··· READING PASSAGE ···

What can I do to ensure portability of my CSV file? What's the proper way to handle the encoding?
My HTML file is content-type is set as: Content-Type: text/html; charset=utf-8
Data is being stored in MySQL as latin1_swedish_ci collation.
Total encoding confusion! :-)
The table character set
The MySQL table character set only determines what encoding MySQL should use internally, and thus the range of characters permitted.
If you set it to Latin-1 (aka ISO 8859-1), you will not be able to store international characters in your table.
Importantly, the character set does not affect the encoding MySQL uses when communicating with your PHP script.
The table collation specifies rules for sorting.
The connection character set
The MySQL connection character set determines the encoding you receive table data in (and should send data to MySQL in).
The encoding is set using SET NAMES, e.g. SET NAMES "utf8".
If this does not match the table encoding, MySQL automatically converts data on the fly.
If this does not match your page character set, you'll have to manually perform character set conversion in PHP, using e.g. utf8_encode or mb_convert_encoding.

··· SUPPLIED ENTRIES ···

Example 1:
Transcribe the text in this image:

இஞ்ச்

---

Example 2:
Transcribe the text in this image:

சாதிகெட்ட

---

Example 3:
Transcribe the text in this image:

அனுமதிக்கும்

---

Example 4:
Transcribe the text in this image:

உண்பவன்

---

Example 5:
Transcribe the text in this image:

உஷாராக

···

• **HOW TO COMPLETE THIS TASK**
Reproduce the passage on MySQL character encoding starting at "Importantly, the character" and ending at "rules for sorting.", and switch "PHP script" to "Python script".

• **YOUR SOLUTION**
Importantly, the character set does not affect the encoding MySQL uses when communicating with your Python script.
The table collation specifies rules for sorting.